Indoor air quality has been studied in India showing the adverse health impacts of smoke inhalation from using solid fuels such as firewood for cooking, however, it has not been studied as extensively in the context of urban air-conditioned buildings. We have all experienced fatigue or inability to concentrate inside air conditioned buildings to some extent, especially while attending long meetings in conference rooms. Chances are that beyond that presentation, it is the lack of fresh air that makes it hard to concentrate. This happens as the carbon dioxide levels rise in the room (due to people exhaling) but our cooling systems are not introducing fresh air at the same rate to neutralise leading to increased levels of carbon dioxide. A concentration higher than 1000ppm of carbon dioxide is considered as poor indoor air quality. Apart from ventilation, indoor air quality depends on a number of factors, though ventilation is a key parameter and also has a bearing on the impact of other indoor pollutants such as chemicals, moulds, dust, smells and allergens.
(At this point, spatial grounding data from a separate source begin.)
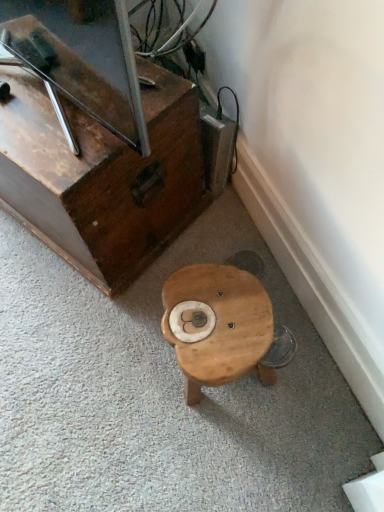
Question: Is wooden stool at center inside wooden chest at lower left?

Choices:
 (A) yes
 (B) no

Answer: (B)

Question: Does wooden chest at lower left have a greater width compared to wooden stool at center?

Choices:
 (A) no
 (B) yes

Answer: (B)

Question: Could you tell me if wooden chest at lower left is facing wooden stool at center?

Choices:
 (A) no
 (B) yes

Answer: (A)

Question: Would you consider wooden chest at lower left to be distant from wooden stool at center?

Choices:
 (A) yes
 (B) no

Answer: (B)

Question: Is wooden chest at lower left turned away from wooden stool at center?

Choices:
 (A) yes
 (B) no

Answer: (B)

Question: Can you confirm if wooden chest at lower left is bigger than wooden stool at center?

Choices:
 (A) yes
 (B) no

Answer: (A)

Question: From a real-world perspective, does wooden stool at center stand above wooden chest at lower left?

Choices:
 (A) no
 (B) yes

Answer: (A)

Question: Considering the relative sizes of wooden stool at center and wooden chest at lower left in the image provided, is wooden stool at center wider than wooden chest at lower left?

Choices:
 (A) yes
 (B) no

Answer: (B)

Question: From a real-world perspective, is wooden stool at center beneath wooden chest at lower left?

Choices:
 (A) yes
 (B) no

Answer: (A)

Question: Considering the relative sizes of wooden stool at center and wooden chest at lower left in the image provided, is wooden stool at center thinner than wooden chest at lower left?

Choices:
 (A) yes
 (B) no

Answer: (A)

Question: Considering the relative positions of wooden stool at center and wooden chest at lower left in the image provided, is wooden stool at center behind wooden chest at lower left?

Choices:
 (A) yes
 (B) no

Answer: (B)

Question: Is wooden stool at center at the left side of wooden chest at lower left?

Choices:
 (A) yes
 (B) no

Answer: (B)

Question: In terms of height, does wooden chest at lower left look taller or shorter compared to wooden stool at center?

Choices:
 (A) short
 (B) tall

Answer: (B)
Even non-air-conditioned buildings can suffer from inadequate ventilation. A few multi-storey affordable housing projects built for rehabilitating people from Mumbai slums were found to be poorly ventilated as the design allowed 7-8 storey high housing blocks to be closely placed. Both overcrowding and poor ventilation was linked to increase in incidences of tuberculosis infections in the community, especially on the lower floors where ventilation was worse. Even in mid to high-income multi-storey housing in cities, window openings are reducing due to the use of sliding windows, though glazing sizes have increased for accessing views. In a two-panel sliding window, only half the area is openable at a time, thus adversely affecting ventilation rates. A lot of apartments are also designed to have all windows facing the same side, further limiting opportunities for driving cross-ventilation in houses.
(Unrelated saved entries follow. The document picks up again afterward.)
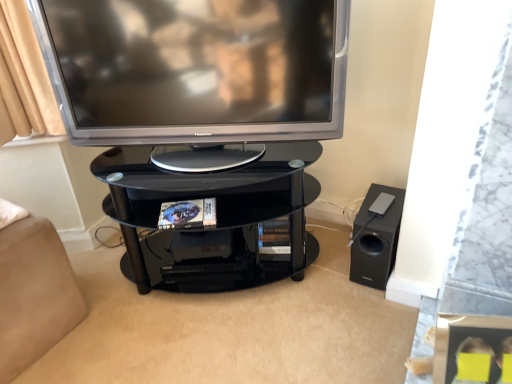
Image resolution: width=512 pixels, height=384 pixels. Identify the location of free space between black matte speaker at lower right and black glass shelf at center. (336, 256).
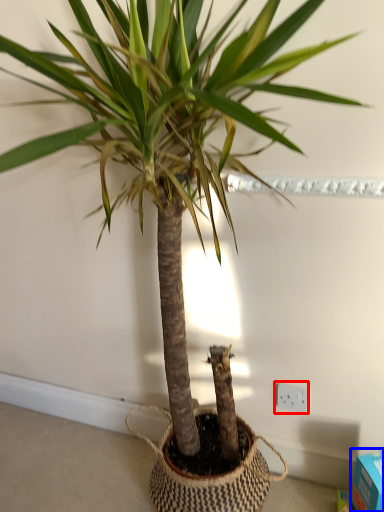
Question: Which of the following is the closest to the observer, electric outlet (highlighted by a red box) or box (highlighted by a blue box)?

Choices:
 (A) electric outlet
 (B) box

Answer: (B)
Most commercial buildings designed to rely on air-conditioning alone have done away with optimising cooling through natural ventilation, including air-circulation through fans. The pandemic has exposed the serious restrictions of this approach as one of the most expensive office space catering to IT and services sector in the country lies unused or underutilised. The discomfort of users is evident in their preference for open air restaurants, parks and well-ventilated indoor places to meet and work at this time. This requires a re-think about how buildings can be designed to respond to adequate ventilation requirements. This will lead to triple benefits of better productivity in work spaces, improved health outcomes and lower energy use by reducing reliance of air-conditioning.